Exclusively for Aviation Week, Scaled Composites has taken the wraps off the last design by company founder Burt Rutan, who retired in April. You can read the story in next week's Aviation Week & Space Technology.

All photos: Scaled Composites
The Model 367 BiPod is a two-seat, hybrid-electric roadable aircraft. Originally conceived as a rapid, low-cost electric testbed, the effort evolved into a flying car and was accelerated to allow Rutan, a long-time advocate of personal electric aircraft, to see the vehicle completed before his retirement.
The BiPod was brought from preliminary design to its first flight on 30 March 2011 in just four months. So far, the aircraft has made several short hops along the main runway at Mojave, California, each time propelled briefly into the air by building up speed using the battery-powered driving wheels. The electric-powered propellers are not yet installed.

The flight-capable BiPod will have two 450cc internal-combustion engines, one per fuselage, driving generators feeding a distributed electrical power system. In road mode, this will power 15kW motors on driving wheels positoned aft in each fuselage behind steerable nose wheels.
In flight mode, the electrical system will power four 15kW motor-driven propellers, two on the wing and two on the horizontal stabilizer linking the tails. Lithium batteries in the nose, which are recharged in flight, provide additional power for takeoff and a reserve for at least two landing attempts in the event of an engine emergency.

The BiPod is designed to be driven like a car from the left-hand cockpit and flown as an aircraft from the right side. With a steering wheel in the left cockpit and flying controls in the right, the throttle is the only interlinked system between them.
Span is 31ft 10in with wings attached, and 7ft 11in with the wings removed and stowed between the fuselages. As an aircraft, it is designed to cruise at 200mph and fly for around 530 miles in higher-power mode and up to 760 miles at 100mph. As a car, the BiPod is designed for freeway speeds, urban driving and garage storage, with a range of 820 miles on a tank of gas and 35 miles on batteries alone.

Scaled has taken the wraps off the BiPod to gauge outside interest in further development, as building roadable aircraft and kitplanes is not the Northrop Grumman subsidiary's business. Here's what the fully developed BiPod would look like, as a car and as an aircraft.


Scaled used the BiPod development effort as a chance for some of its new engineers to work with Rutan before he retired. President Doug Shane says Rutan "was here all the time - he worked really damned hard - and that was a good lesson to all our young engineers that you don't get something for nothing."
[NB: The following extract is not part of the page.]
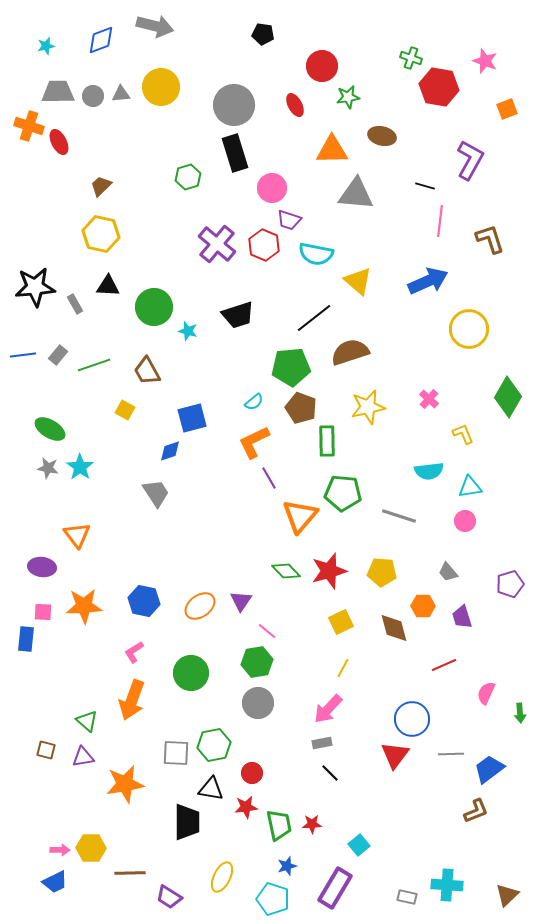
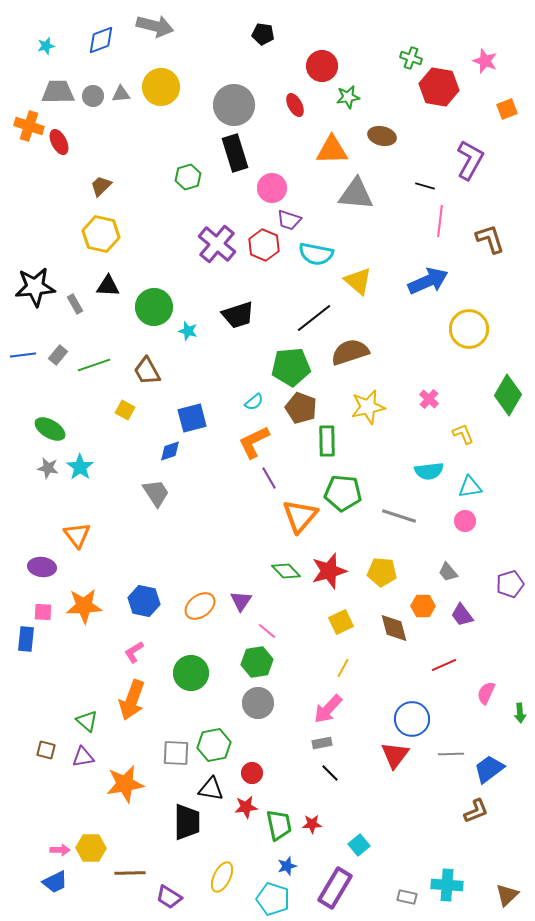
green diamond at (508, 397): moved 2 px up
purple trapezoid at (462, 617): moved 2 px up; rotated 20 degrees counterclockwise
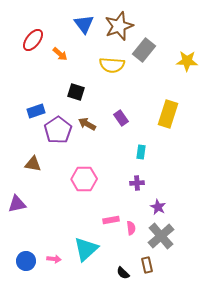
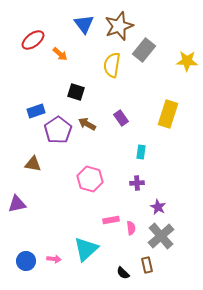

Shane says the frenzy of activity over the winter was reminiscent of his early career designing and building homebuilt aircraft. Daily Rutan worked on the shop floor with a team of fabricators and "could commonly be found sanding, shaping and fitting the unique details of the BiPod design late into the night - long after the shop technicians had clocked out."
"Furthermore, in order to meet Burt's personal deadlines, a large portion of BiPod's fiberglass and carbonfiber airframe was laid up over the weekends by a team of young volunteer engineers who were excited to test one more aircraft pior to his retirement," says Scaled.